Write only the number of lines in the entries below that contain the word "mastopexy".

━━━ EXTRACTED DATA ━━━

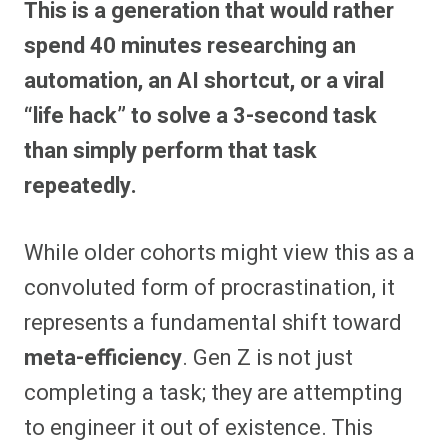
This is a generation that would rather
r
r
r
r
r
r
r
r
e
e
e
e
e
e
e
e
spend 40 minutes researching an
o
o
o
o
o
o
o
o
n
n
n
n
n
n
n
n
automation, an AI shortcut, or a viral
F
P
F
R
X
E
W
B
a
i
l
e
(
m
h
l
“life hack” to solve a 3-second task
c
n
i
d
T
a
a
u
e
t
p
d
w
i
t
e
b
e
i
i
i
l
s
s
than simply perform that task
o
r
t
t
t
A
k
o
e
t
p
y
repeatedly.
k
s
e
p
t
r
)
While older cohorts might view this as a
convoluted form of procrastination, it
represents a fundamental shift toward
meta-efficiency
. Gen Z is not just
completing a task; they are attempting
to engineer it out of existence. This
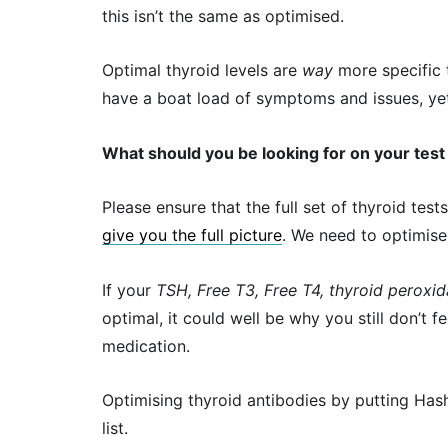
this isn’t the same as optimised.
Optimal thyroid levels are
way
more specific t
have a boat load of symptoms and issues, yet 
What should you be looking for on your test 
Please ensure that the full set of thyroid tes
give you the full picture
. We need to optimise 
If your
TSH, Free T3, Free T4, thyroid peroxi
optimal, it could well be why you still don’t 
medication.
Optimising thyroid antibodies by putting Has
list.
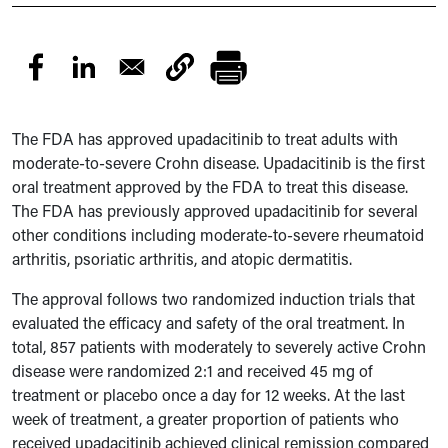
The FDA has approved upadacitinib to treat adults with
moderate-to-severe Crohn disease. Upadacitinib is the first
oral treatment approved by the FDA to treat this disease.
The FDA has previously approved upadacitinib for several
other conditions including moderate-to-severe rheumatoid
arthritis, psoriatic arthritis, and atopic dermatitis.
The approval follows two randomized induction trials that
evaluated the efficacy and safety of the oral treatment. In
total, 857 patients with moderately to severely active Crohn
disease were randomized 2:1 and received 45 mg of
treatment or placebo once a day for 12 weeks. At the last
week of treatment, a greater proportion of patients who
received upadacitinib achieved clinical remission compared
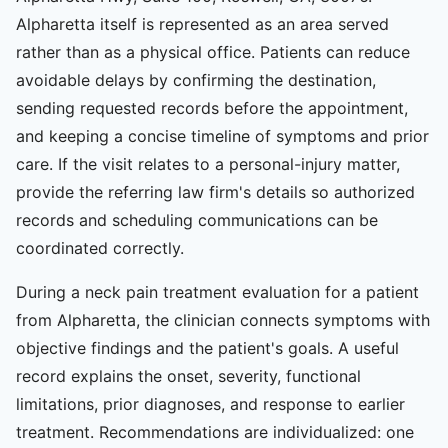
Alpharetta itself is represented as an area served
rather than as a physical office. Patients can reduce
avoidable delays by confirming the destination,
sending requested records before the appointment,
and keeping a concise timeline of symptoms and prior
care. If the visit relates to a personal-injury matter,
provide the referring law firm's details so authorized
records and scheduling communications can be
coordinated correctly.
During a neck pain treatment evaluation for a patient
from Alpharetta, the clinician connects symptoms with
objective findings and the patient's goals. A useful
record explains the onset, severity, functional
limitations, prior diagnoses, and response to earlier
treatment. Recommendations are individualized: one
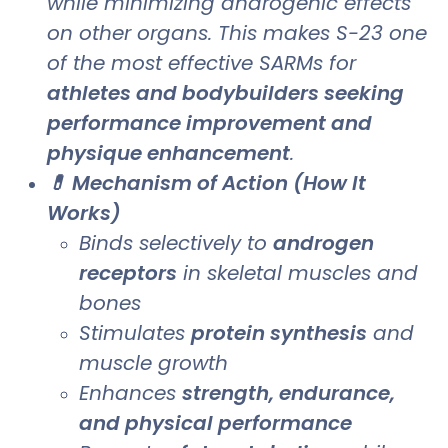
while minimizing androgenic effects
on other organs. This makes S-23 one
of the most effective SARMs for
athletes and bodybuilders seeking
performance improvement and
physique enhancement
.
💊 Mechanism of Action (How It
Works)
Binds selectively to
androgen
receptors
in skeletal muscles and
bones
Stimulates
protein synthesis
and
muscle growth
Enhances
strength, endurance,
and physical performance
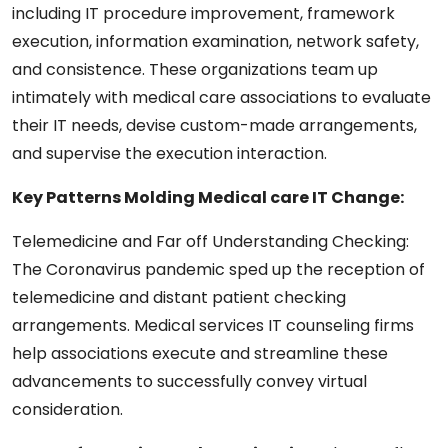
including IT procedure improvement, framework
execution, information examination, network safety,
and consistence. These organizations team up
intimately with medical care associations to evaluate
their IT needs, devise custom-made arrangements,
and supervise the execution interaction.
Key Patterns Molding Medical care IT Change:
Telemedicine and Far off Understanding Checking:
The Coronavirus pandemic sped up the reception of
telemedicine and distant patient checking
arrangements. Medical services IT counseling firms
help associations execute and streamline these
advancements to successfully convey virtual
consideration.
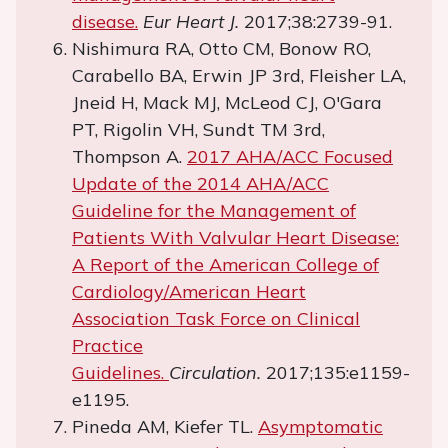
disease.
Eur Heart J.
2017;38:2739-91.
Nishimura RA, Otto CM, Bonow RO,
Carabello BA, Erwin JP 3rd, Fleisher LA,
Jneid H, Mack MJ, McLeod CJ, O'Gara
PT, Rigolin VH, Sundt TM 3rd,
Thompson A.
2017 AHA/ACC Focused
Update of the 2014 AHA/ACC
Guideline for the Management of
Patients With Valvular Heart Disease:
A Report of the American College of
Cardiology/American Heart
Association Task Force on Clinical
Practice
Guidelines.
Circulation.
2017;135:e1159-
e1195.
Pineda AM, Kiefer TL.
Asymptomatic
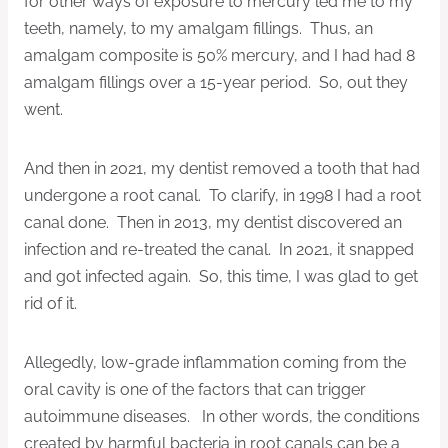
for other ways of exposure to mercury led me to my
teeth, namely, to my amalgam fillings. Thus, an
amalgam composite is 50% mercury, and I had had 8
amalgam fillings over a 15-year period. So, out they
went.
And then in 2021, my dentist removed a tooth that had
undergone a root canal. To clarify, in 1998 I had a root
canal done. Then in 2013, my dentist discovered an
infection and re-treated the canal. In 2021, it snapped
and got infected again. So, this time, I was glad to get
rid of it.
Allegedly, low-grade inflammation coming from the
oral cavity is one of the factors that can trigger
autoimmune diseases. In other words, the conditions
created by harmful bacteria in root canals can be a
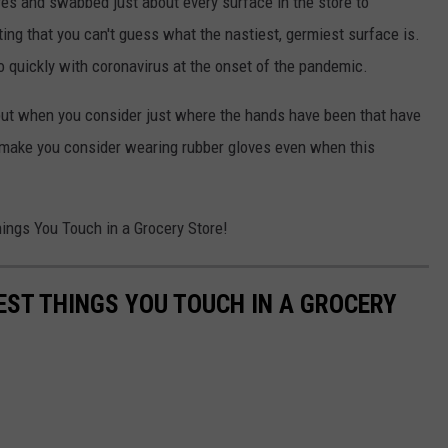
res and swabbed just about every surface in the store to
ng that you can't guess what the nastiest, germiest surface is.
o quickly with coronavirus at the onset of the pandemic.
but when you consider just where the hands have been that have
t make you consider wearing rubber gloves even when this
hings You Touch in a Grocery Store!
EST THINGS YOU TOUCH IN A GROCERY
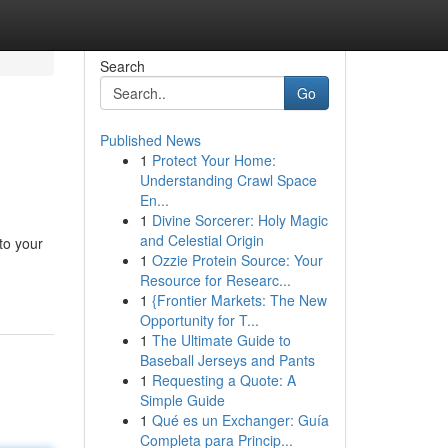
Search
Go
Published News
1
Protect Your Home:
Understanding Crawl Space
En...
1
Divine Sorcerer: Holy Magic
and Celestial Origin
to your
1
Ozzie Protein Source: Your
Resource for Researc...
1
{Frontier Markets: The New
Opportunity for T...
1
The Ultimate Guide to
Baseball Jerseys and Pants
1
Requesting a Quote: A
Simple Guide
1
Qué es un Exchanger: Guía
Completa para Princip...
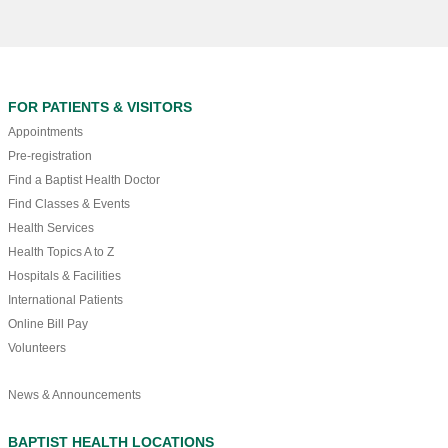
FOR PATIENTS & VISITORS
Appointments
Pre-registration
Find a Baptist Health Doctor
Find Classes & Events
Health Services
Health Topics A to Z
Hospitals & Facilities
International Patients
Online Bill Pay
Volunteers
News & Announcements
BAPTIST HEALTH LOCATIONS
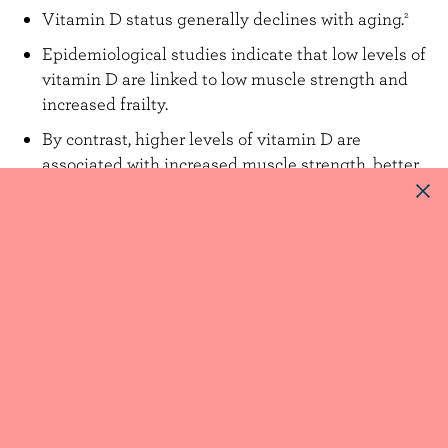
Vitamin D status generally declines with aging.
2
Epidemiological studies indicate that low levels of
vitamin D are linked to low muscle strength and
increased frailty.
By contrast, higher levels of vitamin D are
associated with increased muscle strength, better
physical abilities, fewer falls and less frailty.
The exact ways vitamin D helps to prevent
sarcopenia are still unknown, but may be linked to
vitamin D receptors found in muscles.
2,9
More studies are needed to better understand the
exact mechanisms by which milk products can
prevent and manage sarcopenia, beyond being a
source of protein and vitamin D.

━━━
━━━ EXTRACTED DATA ━━━

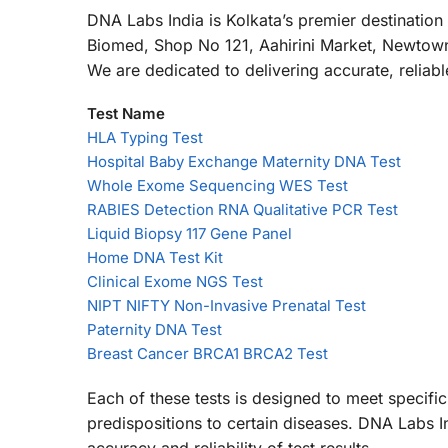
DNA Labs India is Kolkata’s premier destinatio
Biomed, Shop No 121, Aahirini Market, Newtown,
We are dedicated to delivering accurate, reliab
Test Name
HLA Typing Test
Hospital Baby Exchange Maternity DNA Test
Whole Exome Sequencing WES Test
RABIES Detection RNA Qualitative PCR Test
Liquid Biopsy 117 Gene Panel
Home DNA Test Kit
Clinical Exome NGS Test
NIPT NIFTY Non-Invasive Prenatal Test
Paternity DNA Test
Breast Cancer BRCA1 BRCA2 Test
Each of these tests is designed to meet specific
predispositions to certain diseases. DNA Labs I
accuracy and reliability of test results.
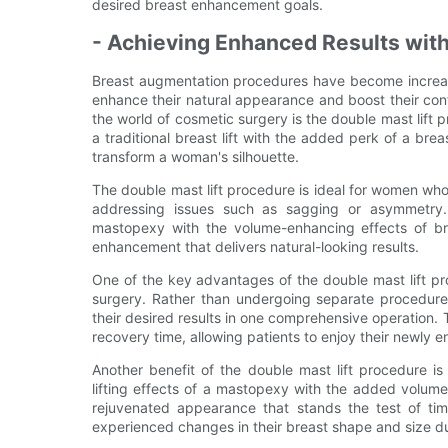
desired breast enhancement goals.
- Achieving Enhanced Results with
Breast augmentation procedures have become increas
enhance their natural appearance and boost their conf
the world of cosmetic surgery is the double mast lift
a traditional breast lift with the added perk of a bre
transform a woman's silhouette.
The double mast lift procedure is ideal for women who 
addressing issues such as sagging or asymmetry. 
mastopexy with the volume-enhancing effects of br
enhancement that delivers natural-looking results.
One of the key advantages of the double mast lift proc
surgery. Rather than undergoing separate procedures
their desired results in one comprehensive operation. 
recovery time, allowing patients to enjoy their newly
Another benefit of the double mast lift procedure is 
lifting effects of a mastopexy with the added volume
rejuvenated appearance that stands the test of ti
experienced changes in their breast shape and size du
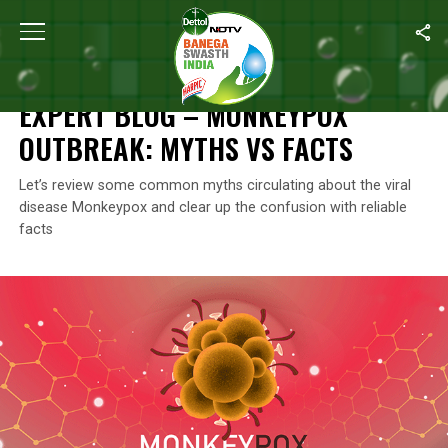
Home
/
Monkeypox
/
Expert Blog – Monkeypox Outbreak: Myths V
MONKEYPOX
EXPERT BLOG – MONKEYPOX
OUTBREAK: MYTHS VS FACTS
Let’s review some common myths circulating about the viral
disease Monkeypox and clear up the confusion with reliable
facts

━━━

**TASK OUTPUT**.
2